Most of the reason for being at work is to be accessible." And Valbona says the partitions do afford some privacy. "It’s bizarre, but the moment you sit down, you’re in your own private world and you can tune things out. The second you stand up, you’re a part of the communication that flows freely back and forth." Part of the philosophy behind open office systems, after all, is that employees share peripherals and ideas.
    Another pragmatic reason for switching to open office systems is mobility. With companies either downsizing or expanding within short periods of time, remodeling traditional office systems can be costly and inconvenient. Cubicles are the easiest and most cost-efficient way to account for such changes, says Valbona. "You can easily reconfigure, too," she says. "Say you lay off a couple of people because your company is moving in a different direction and you need different cubes to accommodate the new employees. You can easily reconfigure. It’s like building blocks. You can reconfigure to the shape, the size, all the needs that are required for your new facility, your new philosophy, your new target market."
    Flexibility is a notable characteristic of furniture popular in open office systems. Besides having softer edges, eliminating the sharp corners that Jennings says are taboo to the "feng shui" style, many of the pieces can be easily moved. "Everything has wheels," Valbona says jokingly. "Perhaps it’s because we’re moving into the 21st century where we’re moving so quickly that the furniture now has wheels."
    Furniture does have to keep up with rapidly increasing technology, says Valbona. "And private offices are pretty stationary," she says. While restructuring private offices can be extremely distracting, resulting in nonproductive "downtime," Valbona says open office systems can be reorganized virtually overnight. And if the reorganizing isn’t working out, the managers will be among the first to notice.



'Cube Farm' Lingo

    The workplace cubicle invasion is being accompanied by its own lingo. Here are a few examples of "bizspeak" that have come our way via e-mail.

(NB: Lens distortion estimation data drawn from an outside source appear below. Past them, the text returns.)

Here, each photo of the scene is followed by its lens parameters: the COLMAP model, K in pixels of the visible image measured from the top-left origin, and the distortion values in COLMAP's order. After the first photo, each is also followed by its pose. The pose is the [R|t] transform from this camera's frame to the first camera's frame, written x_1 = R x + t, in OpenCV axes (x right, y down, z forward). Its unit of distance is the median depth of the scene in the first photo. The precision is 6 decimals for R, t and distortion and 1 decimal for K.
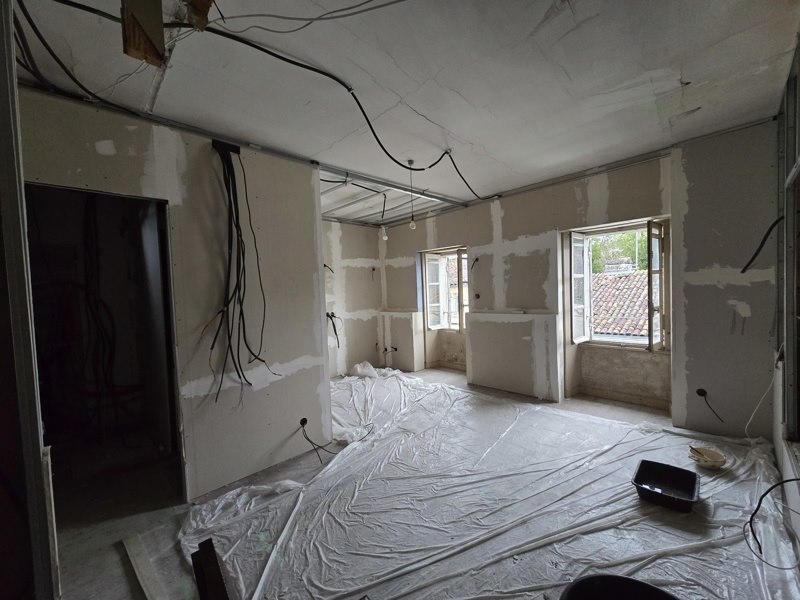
lens RADIAL K [[325.6, 0, 399.8], [0, 325.6, 304.2], [0, 0, 1]] dist [-0.002852, -0.000293]
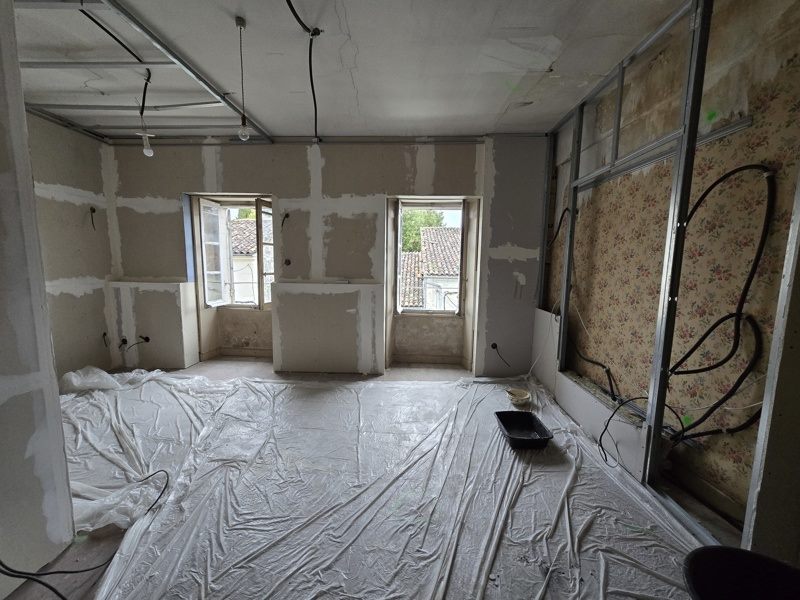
lens RADIAL K [[325.6, 0, 399.8], [0, 325.6, 304.2], [0, 0, 1]] dist [-0.002852, -0.000293]
pose [[0.716903, -0.034518, 0.696318, -0.136496], [-0.015311, 0.997753, 0.065224, 0.024352], [-0.697005, -0.057420, 0.714764, 0.251970]]
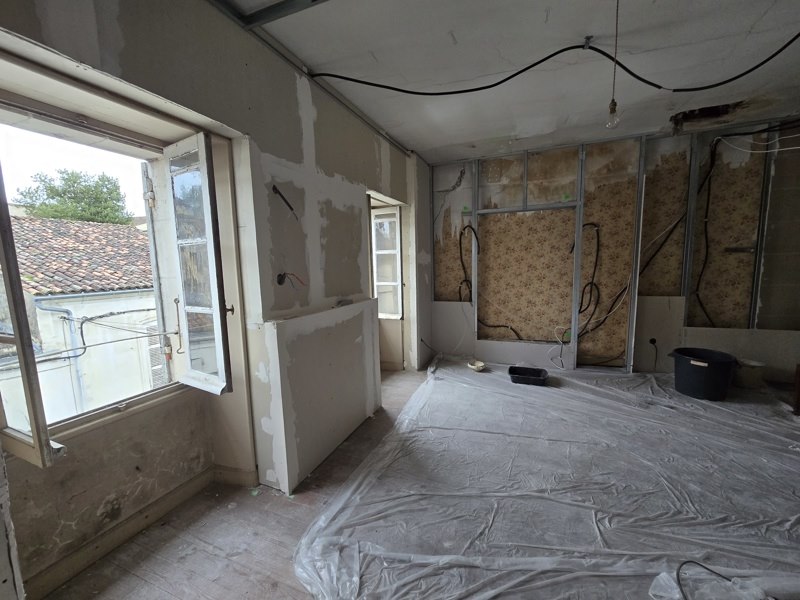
lens RADIAL K [[325.6, 0, 399.8], [0, 325.6, 304.2], [0, 0, 1]] dist [-0.002852, -0.000293]
pose [[-0.406589, -0.061770, 0.911521, -0.226199], [0.079599, 0.991523, 0.102696, -0.025172], [-0.910137, 0.114311, -0.398226, 1.131402]]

Blamestorming: Sitting around in a group discussing why a deadline was missed or a project failed, and who was responsible.

Chainsaw Consultant: An outside expert brought in to reduce the employee head count, leaving the top brass with clean hands.

Cube Farm: An office filled with cubicles

Ego Surfing: Scanning the Net, databases, print media and so on, looking for references to one's own name.

Keyboard Plaque: The disgusting buildup of dirt and crud found on computer keyboards.

Mouse Potato: The online, wired generation's answer to the couch potato.

Ohnosecond: That minuscule fraction of time in which you realize that you've just made a big mistake.

Perot: To quit unexpectedly, as in "My cellular phone just Perot'ed."

Prairie Dogging: When someone yells or drops something loudly in a cube farm, and people’s heads pop up over the walls to see what’s going on.

Sitcoms: What yuppies turn into when they have children and one of them stops working to stay home with the kids. Stands for Single-Income, Two-Children, Oppressive Mortgage.

Starter Marriage: A short-lived first marriage that ends in divorce with no kids, no property and no regrets.

Swiped Out: An ATM or credit card that has been rendered useless because the magnetic strip is worn away from extensive use.

Tourists: People who take training classes just to get a vacation from their jobs. "We had three serious students in the class; the rest were just tourists."